Information given
*** Block opens ***

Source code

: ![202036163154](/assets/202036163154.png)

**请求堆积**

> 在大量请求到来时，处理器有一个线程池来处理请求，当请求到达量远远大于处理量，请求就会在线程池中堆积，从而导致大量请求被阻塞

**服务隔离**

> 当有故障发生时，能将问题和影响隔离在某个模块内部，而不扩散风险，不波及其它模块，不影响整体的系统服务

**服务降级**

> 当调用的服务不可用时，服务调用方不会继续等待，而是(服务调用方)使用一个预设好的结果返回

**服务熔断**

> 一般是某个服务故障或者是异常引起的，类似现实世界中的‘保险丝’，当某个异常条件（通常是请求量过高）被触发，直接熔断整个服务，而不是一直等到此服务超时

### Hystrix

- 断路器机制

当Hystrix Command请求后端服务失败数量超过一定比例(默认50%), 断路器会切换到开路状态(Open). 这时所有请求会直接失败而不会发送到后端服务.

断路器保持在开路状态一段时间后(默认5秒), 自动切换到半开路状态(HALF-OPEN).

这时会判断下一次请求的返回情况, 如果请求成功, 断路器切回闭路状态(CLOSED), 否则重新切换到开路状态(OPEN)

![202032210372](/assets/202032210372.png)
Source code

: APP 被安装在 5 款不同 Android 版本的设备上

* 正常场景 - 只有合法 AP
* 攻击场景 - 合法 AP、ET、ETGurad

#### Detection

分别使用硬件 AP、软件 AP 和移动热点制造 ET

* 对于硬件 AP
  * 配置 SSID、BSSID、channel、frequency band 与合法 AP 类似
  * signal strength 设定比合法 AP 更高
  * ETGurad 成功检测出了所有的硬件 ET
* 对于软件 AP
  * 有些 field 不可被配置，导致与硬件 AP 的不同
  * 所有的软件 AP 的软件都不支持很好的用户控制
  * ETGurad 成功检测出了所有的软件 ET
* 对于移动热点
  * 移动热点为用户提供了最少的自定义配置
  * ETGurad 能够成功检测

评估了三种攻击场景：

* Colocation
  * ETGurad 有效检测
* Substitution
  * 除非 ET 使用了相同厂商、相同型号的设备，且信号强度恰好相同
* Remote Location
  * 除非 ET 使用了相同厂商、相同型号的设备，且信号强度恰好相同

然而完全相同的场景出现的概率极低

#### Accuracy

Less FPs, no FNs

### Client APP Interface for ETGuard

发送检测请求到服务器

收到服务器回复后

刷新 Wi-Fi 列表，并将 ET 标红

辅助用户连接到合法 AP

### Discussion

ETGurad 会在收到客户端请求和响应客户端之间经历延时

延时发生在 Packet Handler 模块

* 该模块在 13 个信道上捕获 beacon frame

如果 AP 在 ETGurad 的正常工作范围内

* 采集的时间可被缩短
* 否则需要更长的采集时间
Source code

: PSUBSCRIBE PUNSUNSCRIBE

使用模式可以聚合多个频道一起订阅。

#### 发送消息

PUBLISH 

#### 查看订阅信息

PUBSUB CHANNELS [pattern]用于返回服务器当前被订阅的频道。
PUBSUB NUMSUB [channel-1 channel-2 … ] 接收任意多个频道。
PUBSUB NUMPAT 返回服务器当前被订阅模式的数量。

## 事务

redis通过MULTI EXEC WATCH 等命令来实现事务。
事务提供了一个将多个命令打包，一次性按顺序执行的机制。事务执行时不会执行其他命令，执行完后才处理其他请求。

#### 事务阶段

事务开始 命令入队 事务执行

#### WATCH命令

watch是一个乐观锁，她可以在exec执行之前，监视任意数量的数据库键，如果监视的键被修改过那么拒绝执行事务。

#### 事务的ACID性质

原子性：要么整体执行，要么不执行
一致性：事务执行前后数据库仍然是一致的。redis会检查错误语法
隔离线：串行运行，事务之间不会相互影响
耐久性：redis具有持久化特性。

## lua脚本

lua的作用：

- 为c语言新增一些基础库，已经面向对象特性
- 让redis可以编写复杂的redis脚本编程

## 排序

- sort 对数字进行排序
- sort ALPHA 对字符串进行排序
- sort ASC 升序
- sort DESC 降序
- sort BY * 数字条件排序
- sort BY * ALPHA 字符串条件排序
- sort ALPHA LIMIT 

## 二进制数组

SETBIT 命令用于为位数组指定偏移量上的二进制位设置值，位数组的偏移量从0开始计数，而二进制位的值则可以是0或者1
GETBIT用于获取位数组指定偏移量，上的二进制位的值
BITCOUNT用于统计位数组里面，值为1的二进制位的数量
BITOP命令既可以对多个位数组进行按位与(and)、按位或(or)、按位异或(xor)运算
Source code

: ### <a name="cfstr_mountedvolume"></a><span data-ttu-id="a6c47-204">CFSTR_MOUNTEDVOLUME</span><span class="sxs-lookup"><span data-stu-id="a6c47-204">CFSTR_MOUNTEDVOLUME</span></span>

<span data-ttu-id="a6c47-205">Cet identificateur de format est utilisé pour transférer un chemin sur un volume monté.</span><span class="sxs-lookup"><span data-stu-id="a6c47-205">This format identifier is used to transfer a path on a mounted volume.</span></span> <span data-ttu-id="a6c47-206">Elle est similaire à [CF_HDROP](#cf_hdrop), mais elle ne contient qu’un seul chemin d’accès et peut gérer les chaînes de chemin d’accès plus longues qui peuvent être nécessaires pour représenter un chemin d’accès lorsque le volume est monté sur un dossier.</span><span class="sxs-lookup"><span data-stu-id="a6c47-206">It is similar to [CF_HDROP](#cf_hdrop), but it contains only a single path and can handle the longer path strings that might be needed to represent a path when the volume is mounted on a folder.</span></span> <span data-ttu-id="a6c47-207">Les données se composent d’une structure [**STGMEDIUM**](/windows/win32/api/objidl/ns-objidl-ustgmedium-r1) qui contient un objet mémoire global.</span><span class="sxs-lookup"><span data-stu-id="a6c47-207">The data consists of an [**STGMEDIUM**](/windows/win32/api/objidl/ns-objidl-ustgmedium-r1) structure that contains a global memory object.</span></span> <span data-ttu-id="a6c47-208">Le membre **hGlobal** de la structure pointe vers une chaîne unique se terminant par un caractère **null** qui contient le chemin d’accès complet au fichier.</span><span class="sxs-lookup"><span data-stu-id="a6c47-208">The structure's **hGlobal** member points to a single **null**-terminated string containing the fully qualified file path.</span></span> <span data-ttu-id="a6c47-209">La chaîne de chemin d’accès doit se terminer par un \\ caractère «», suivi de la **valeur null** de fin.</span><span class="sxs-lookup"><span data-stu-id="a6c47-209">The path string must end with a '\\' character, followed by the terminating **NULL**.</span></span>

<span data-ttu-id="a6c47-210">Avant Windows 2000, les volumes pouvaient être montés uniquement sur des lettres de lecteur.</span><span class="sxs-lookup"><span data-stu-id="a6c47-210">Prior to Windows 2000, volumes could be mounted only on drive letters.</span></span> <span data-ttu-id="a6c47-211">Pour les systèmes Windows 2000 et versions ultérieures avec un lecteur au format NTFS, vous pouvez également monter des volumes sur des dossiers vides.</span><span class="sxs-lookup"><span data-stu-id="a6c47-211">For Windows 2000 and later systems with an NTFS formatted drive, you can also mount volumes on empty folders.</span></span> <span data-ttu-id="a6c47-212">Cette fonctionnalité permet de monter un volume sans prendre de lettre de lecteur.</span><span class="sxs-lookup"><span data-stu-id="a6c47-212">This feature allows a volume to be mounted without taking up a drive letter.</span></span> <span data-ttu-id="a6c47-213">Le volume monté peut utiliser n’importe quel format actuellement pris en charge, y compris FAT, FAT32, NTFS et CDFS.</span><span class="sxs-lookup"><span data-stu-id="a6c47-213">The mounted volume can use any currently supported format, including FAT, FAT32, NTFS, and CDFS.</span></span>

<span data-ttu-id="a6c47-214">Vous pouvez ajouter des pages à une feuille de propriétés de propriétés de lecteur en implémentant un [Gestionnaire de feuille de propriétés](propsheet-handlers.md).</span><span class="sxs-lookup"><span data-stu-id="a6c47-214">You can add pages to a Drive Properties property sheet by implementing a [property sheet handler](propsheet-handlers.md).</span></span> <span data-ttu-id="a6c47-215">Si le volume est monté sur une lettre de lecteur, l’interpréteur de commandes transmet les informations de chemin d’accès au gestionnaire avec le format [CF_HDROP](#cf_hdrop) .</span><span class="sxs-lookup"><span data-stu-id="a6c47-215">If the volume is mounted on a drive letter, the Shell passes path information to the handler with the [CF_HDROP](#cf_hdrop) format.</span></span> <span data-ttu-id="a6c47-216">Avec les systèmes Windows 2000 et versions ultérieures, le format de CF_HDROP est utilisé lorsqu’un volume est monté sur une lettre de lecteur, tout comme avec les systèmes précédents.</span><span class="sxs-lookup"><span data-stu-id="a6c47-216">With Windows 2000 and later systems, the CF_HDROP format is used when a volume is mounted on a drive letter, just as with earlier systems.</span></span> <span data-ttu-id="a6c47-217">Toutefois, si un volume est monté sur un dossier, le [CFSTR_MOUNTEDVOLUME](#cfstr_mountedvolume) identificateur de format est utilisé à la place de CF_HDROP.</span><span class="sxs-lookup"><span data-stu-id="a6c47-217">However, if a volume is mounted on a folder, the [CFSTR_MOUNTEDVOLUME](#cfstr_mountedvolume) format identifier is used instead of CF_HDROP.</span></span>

*** Block closes ***

Brief
Each line from the first line of the entries up to and including the line containing "GETBIT用于获取位数组指定偏移量，上的二进制位的值" should be transcribed exactly, with all other lines left out.

Solution for this task
Source code

: ![202036163154](/assets/202036163154.png)

**请求堆积**

> 在大量请求到来时，处理器有一个线程池来处理请求，当请求到达量远远大于处理量，请求就会在线程池中堆积，从而导致大量请求被阻塞

**服务隔离**

> 当有故障发生时，能将问题和影响隔离在某个模块内部，而不扩散风险，不波及其它模块，不影响整体的系统服务

**服务降级**

> 当调用的服务不可用时，服务调用方不会继续等待，而是(服务调用方)使用一个预设好的结果返回

**服务熔断**

> 一般是某个服务故障或者是异常引起的，类似现实世界中的‘保险丝’，当某个异常条件（通常是请求量过高）被触发，直接熔断整个服务，而不是一直等到此服务超时

### Hystrix

- 断路器机制

当Hystrix Command请求后端服务失败数量超过一定比例(默认50%), 断路器会切换到开路状态(Open). 这时所有请求会直接失败而不会发送到后端服务.

断路器保持在开路状态一段时间后(默认5秒), 自动切换到半开路状态(HALF-OPEN).

这时会判断下一次请求的返回情况, 如果请求成功, 断路器切回闭路状态(CLOSED), 否则重新切换到开路状态(OPEN)

![202032210372](/assets/202032210372.png)
Source code

: APP 被安装在 5 款不同 Android 版本的设备上

* 正常场景 - 只有合法 AP
* 攻击场景 - 合法 AP、ET、ETGurad

#### Detection

分别使用硬件 AP、软件 AP 和移动热点制造 ET

* 对于硬件 AP
  * 配置 SSID、BSSID、channel、frequency band 与合法 AP 类似
  * signal strength 设定比合法 AP 更高
  * ETGurad 成功检测出了所有的硬件 ET
* 对于软件 AP
  * 有些 field 不可被配置，导致与硬件 AP 的不同
  * 所有的软件 AP 的软件都不支持很好的用户控制
  * ETGurad 成功检测出了所有的软件 ET
* 对于移动热点
  * 移动热点为用户提供了最少的自定义配置
  * ETGurad 能够成功检测

评估了三种攻击场景：

* Colocation
  * ETGurad 有效检测
* Substitution
  * 除非 ET 使用了相同厂商、相同型号的设备，且信号强度恰好相同
* Remote Location
  * 除非 ET 使用了相同厂商、相同型号的设备，且信号强度恰好相同

然而完全相同的场景出现的概率极低

#### Accuracy

Less FPs, no FNs

### Client APP Interface for ETGuard

发送检测请求到服务器

收到服务器回复后

刷新 Wi-Fi 列表，并将 ET 标红

辅助用户连接到合法 AP

### Discussion

ETGurad 会在收到客户端请求和响应客户端之间经历延时

延时发生在 Packet Handler 模块

* 该模块在 13 个信道上捕获 beacon frame

如果 AP 在 ETGurad 的正常工作范围内

* 采集的时间可被缩短
* 否则需要更长的采集时间
Source code

: PSUBSCRIBE PUNSUNSCRIBE

使用模式可以聚合多个频道一起订阅。

#### 发送消息

PUBLISH 

#### 查看订阅信息

PUBSUB CHANNELS [pattern]用于返回服务器当前被订阅的频道。
PUBSUB NUMSUB [channel-1 channel-2 … ] 接收任意多个频道。
PUBSUB NUMPAT 返回服务器当前被订阅模式的数量。

## 事务

redis通过MULTI EXEC WATCH 等命令来实现事务。
事务提供了一个将多个命令打包，一次性按顺序执行的机制。事务执行时不会执行其他命令，执行完后才处理其他请求。

#### 事务阶段

事务开始 命令入队 事务执行

#### WATCH命令

watch是一个乐观锁，她可以在exec执行之前，监视任意数量的数据库键，如果监视的键被修改过那么拒绝执行事务。

#### 事务的ACID性质

原子性：要么整体执行，要么不执行
一致性：事务执行前后数据库仍然是一致的。redis会检查错误语法
隔离线：串行运行，事务之间不会相互影响
耐久性：redis具有持久化特性。

## lua脚本

lua的作用：

- 为c语言新增一些基础库，已经面向对象特性
- 让redis可以编写复杂的redis脚本编程

## 排序

- sort 对数字进行排序
- sort ALPHA 对字符串进行排序
- sort ASC 升序
- sort DESC 降序
- sort BY * 数字条件排序
- sort BY * ALPHA 字符串条件排序
- sort ALPHA LIMIT 

## 二进制数组

SETBIT 命令用于为位数组指定偏移量上的二进制位设置值，位数组的偏移量从0开始计数，而二进制位的值则可以是0或者1
GETBIT用于获取位数组指定偏移量，上的二进制位的值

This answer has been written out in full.